(SOURCE RECORDS)
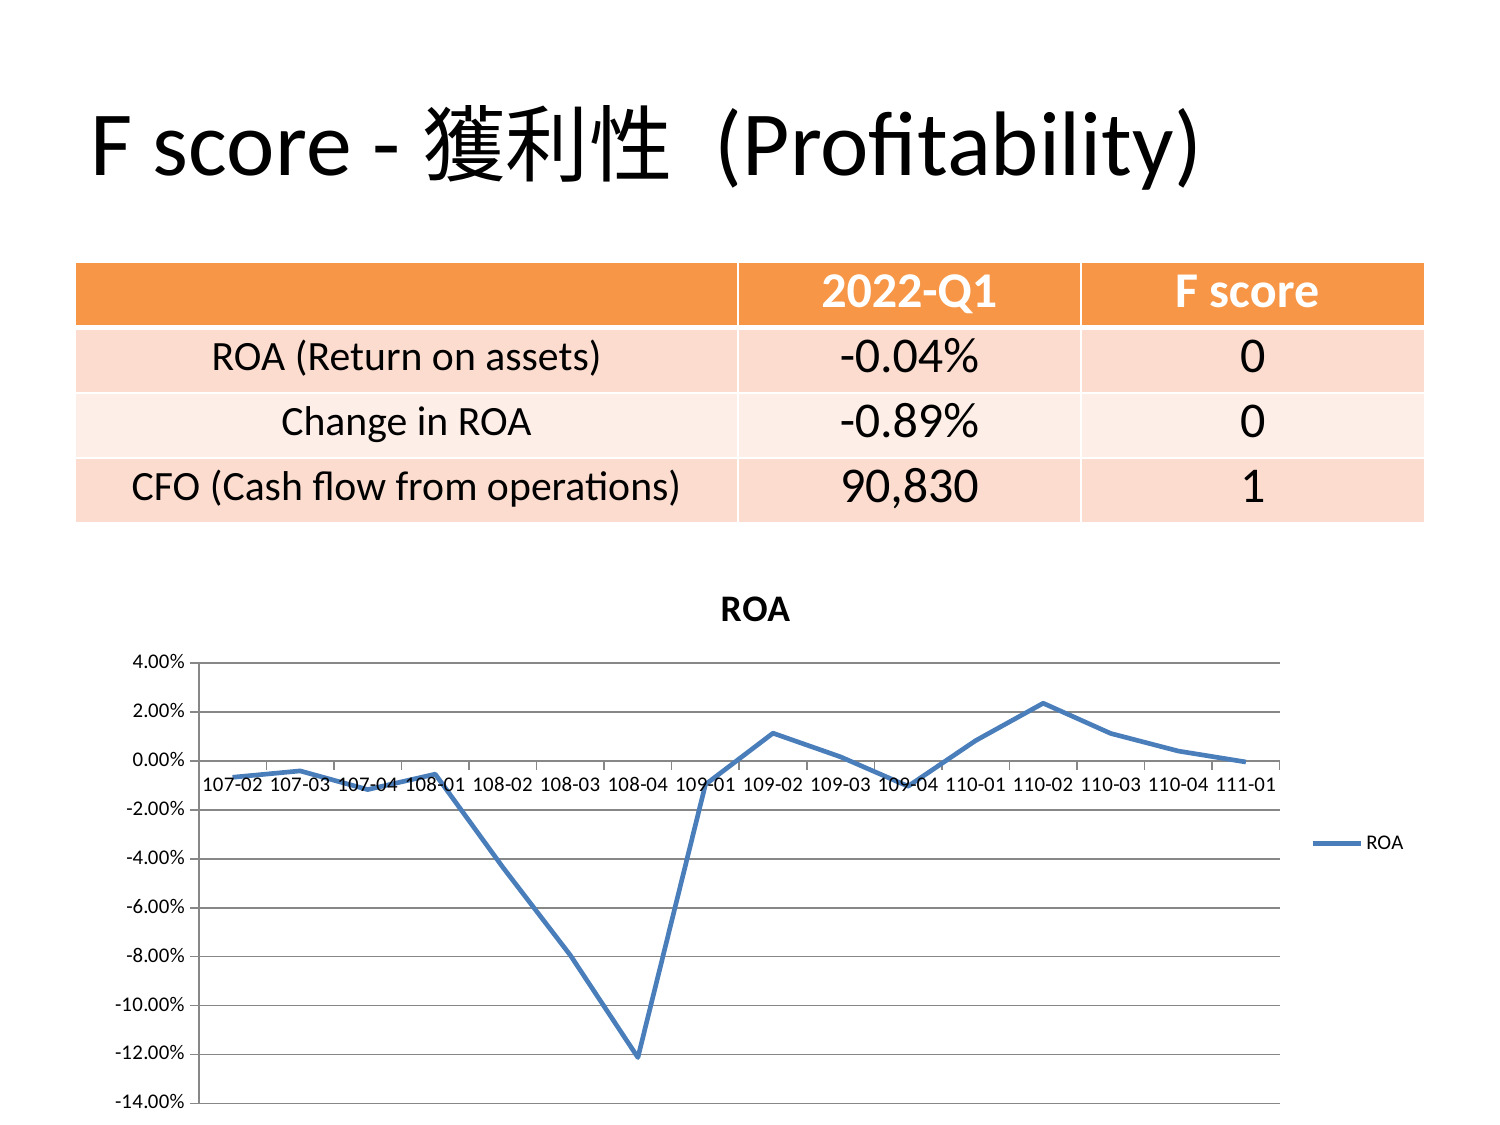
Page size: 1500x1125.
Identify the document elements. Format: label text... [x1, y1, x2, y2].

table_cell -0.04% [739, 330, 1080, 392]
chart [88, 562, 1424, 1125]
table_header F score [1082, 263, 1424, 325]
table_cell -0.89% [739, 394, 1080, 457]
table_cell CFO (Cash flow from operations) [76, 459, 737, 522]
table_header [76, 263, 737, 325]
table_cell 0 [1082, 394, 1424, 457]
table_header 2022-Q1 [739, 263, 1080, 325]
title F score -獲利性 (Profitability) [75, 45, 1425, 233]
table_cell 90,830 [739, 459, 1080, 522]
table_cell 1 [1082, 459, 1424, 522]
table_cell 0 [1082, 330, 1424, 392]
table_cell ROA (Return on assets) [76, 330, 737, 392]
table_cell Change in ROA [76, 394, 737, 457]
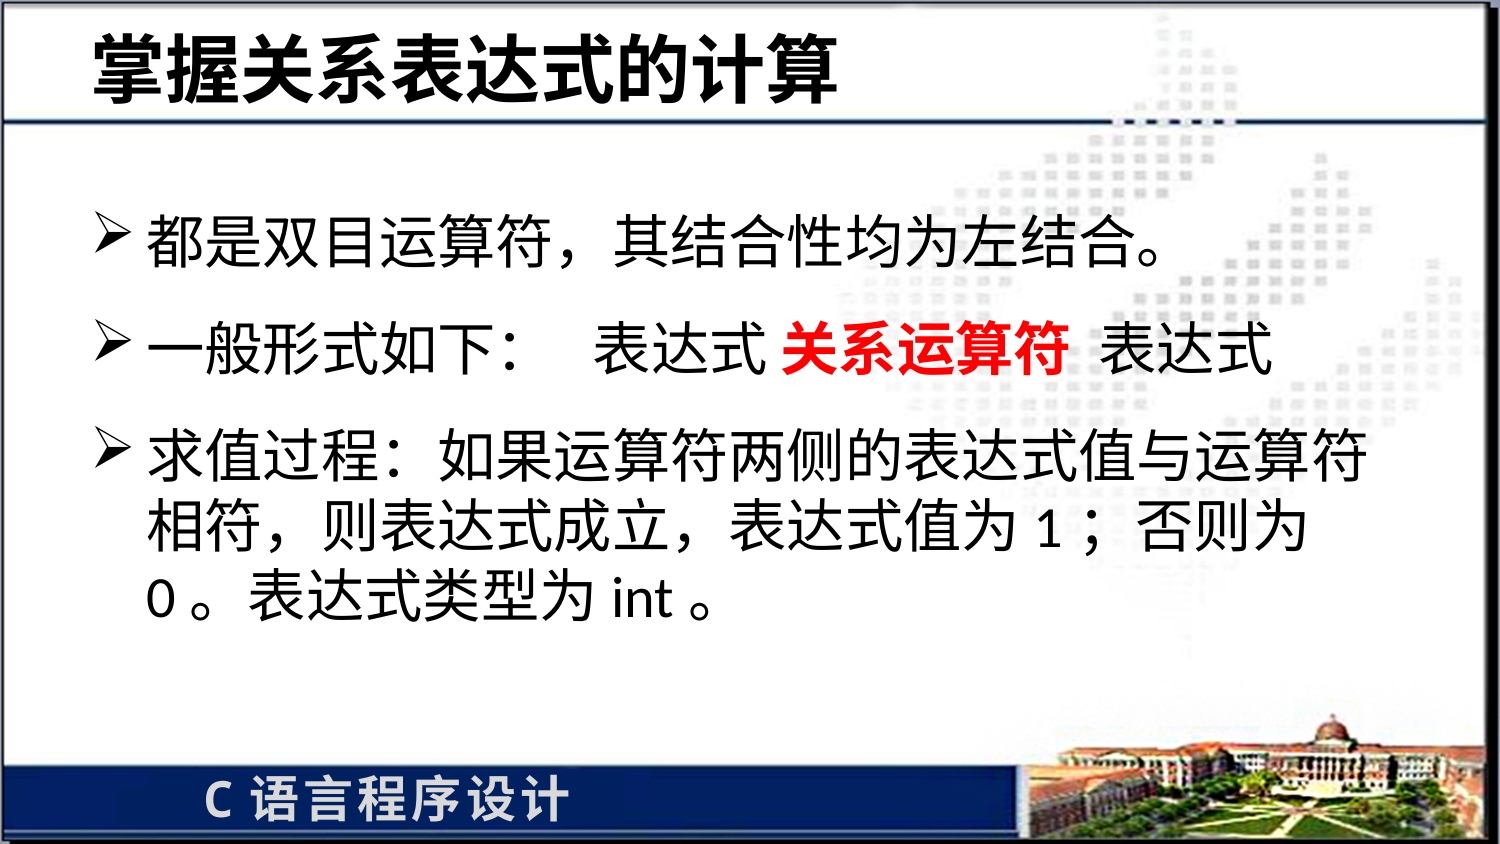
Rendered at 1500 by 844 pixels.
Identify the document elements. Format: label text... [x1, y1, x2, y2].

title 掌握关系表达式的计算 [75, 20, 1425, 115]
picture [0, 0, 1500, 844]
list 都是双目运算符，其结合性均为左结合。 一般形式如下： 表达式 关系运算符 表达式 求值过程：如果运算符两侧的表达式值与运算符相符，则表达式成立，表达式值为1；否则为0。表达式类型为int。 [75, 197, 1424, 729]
(End SOURCE RECORDS)
EXERCISE AIM> Could you reproduce every entry exactly, leaving out the pictures?

PROBLEM SOLUTION>
Page size: 1500x1125.
Identify the document elements. Format: label text... [x1, y1, x2, y2].

table_cell -0.04% [739, 330, 1080, 392]
chart [88, 562, 1424, 1125]
table_header F score [1082, 263, 1424, 325]
table_cell -0.89% [739, 394, 1080, 457]
table_cell CFO (Cash flow from operations) [76, 459, 737, 522]
table_header [76, 263, 737, 325]
table_cell 0 [1082, 394, 1424, 457]
table_header 2022-Q1 [739, 263, 1080, 325]
title F score -獲利性 (Profitability) [75, 45, 1425, 233]
table_cell 90,830 [739, 459, 1080, 522]
table_cell 1 [1082, 459, 1424, 522]
table_cell 0 [1082, 330, 1424, 392]
table_cell ROA (Return on assets) [76, 330, 737, 392]
table_cell Change in ROA [76, 394, 737, 457]
Rendered at 1500 by 844 pixels.
Identify the document elements. Format: label text... [x1, y1, x2, y2].

title 掌握关系表达式的计算 [75, 20, 1425, 115]
picture [0, 0, 1500, 844]
list 都是双目运算符，其结合性均为左结合。 一般形式如下： 表达式 关系运算符 表达式 求值过程：如果运算符两侧的表达式值与运算符相符，则表达式成立，表达式值为1；否则为0。表达式类型为int。 [75, 197, 1424, 729]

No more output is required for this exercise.